Цитируемый отрывок.

--------------------------------

В вашей программе три главные темы: изобретение детства, границы детства и его особенности в современном мире. Давайте попробуем немного развернуть каждую из них?

Первый блок посвящен следующей неочевидной идее. Всем нам кажется, что человечество всегда выделяло четыре возраста жизни: детство, юность, взросление, старость. Это не так. И детство — тот возрастной промежуток, который изобретают последним.

Детство — как особенное время в жизни человека, и собственно ребенок как отдельное существо, которое при этом уже считается членом сообщества — это изобретение последней трети XVIII века. А уж появление детства в привычном нам смысле — когда для детей создаются особые условия, система образования, игры и игрушки, когда уже есть представление об особенностях их психологического развития — это и вовсе последняя четверть XIX – начало XX века.

--------------------------------

Задание A.
К какому времени отрывок о детстве относит изобретение детства как особенного времени в жизни человека?
Задание B.
Выпишите из отрывка о детстве фрагмент от слов «Первый блок посвящен» до слов «который изобретают последним.».
Задание C.
Продолжите отрывок о детстве, начав сразу после его последнего предложения.
Листинг взят из другого источника.

Состав набора данных.
--------------------------------

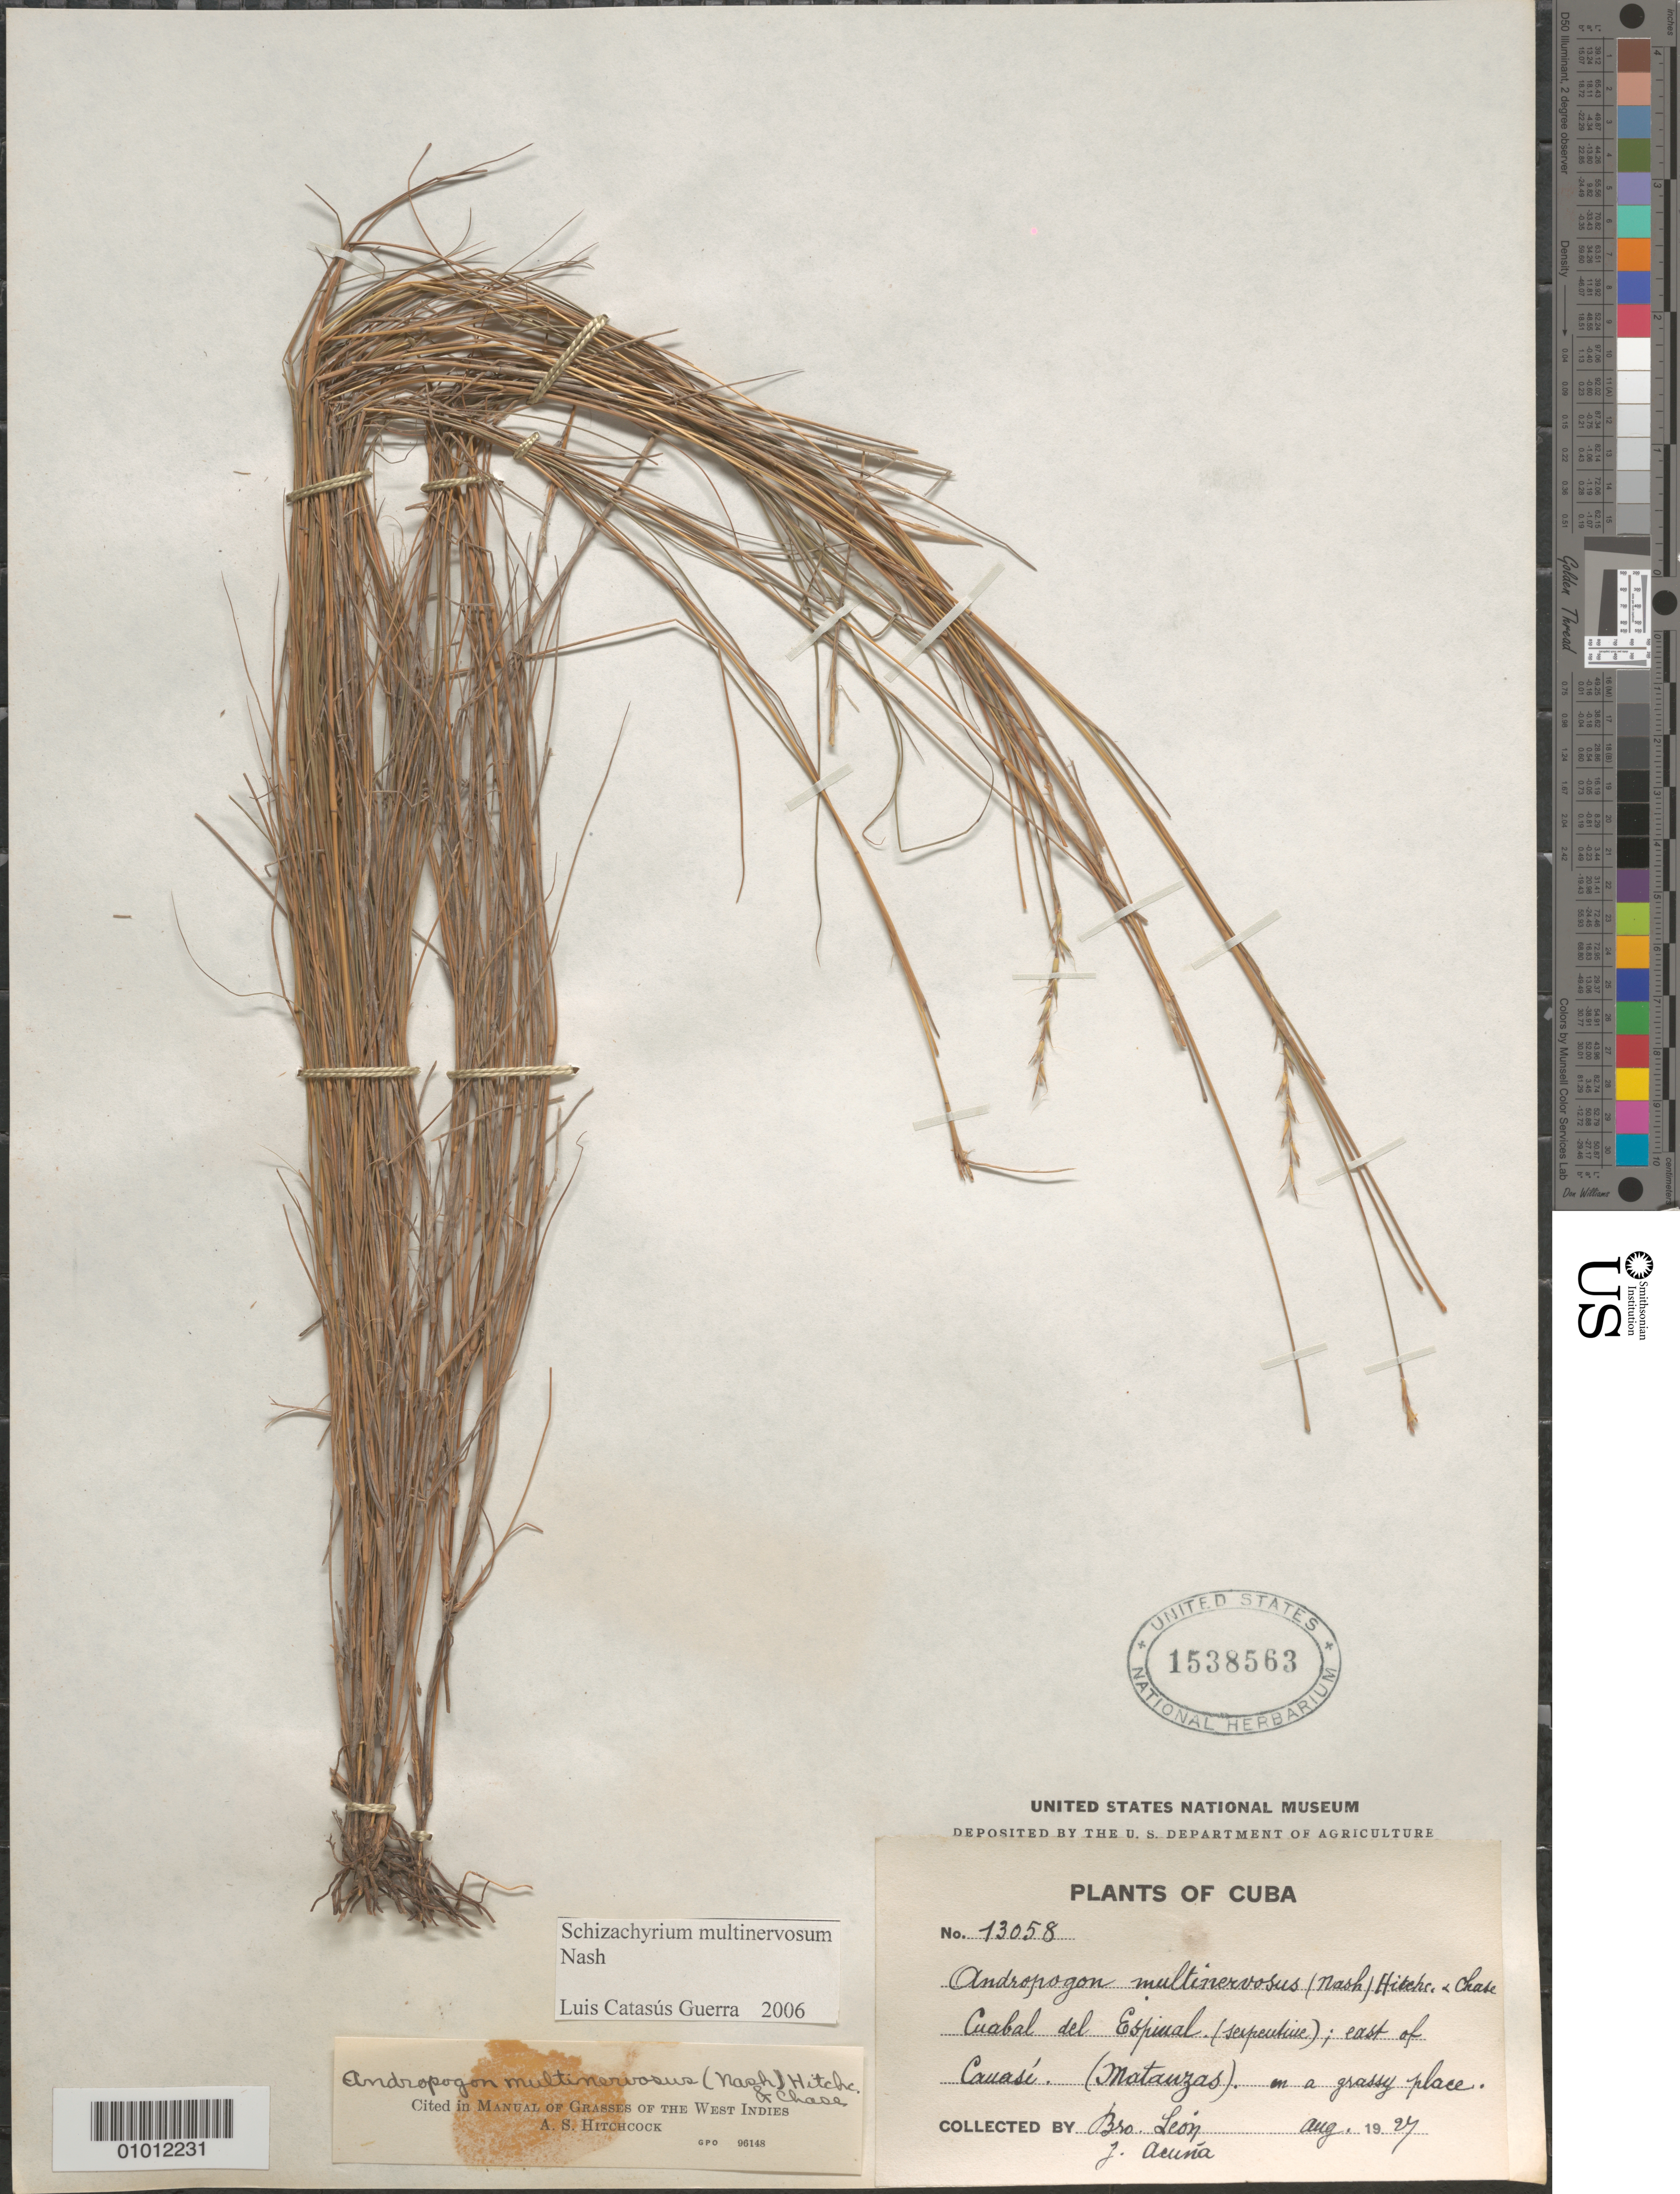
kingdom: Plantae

--------------------------------

Правильный ответ A.
К последней трети XVIII века.

Правильный ответ B.
Первый блок посвящен следующей неочевидной идее. Всем нам кажется, что человечество всегда выделяло четыре возраста жизни: детство, юность, взросление, старость. Это не так. И детство — тот возрастной промежуток, который изобретают последним.

Правильный ответ C.
В первой части мы будем разбирать, как и почему появляется этот конструкт — детство; зачем он нужен, как меняется в связи с его появлением жизнь общества. Я буду строить свой рассказ, обращаясь к конкретным примерам, потому что в разных культурах все равно разные представления о том, какие должны быть школы, как с ребенком надо обращаться в семье, во что он может и не может играть. В Советском Союзе в 20-х годах, в Европе, в Америке были разные идеи.

Когда мы говорим «появилось детство» — это же не значит, что его до той поры не было? Наверное, просто до какого-то времени к ребенку не предъявляются никакие требования, не гонят его в шесть лет работать?

Скорее, наоборот. Пока ребенок не достиг возраста трех–пяти (а иногда и больше) лет — и это характерно для цивилизационных культур и для Европы века до XVII — на него обращают не слишком много внимания, он вообще не особенно учитывается, потому что существование его слишком хрупкое. Обычно к этому примешивается еще большой пласт традиций/верований. Младенец не похож на человека: он не умеет говорить, не умеет ходить, и от этого представляется существом опасным, через которое в мир могут проникнуть потусторонние, дьявольские силы.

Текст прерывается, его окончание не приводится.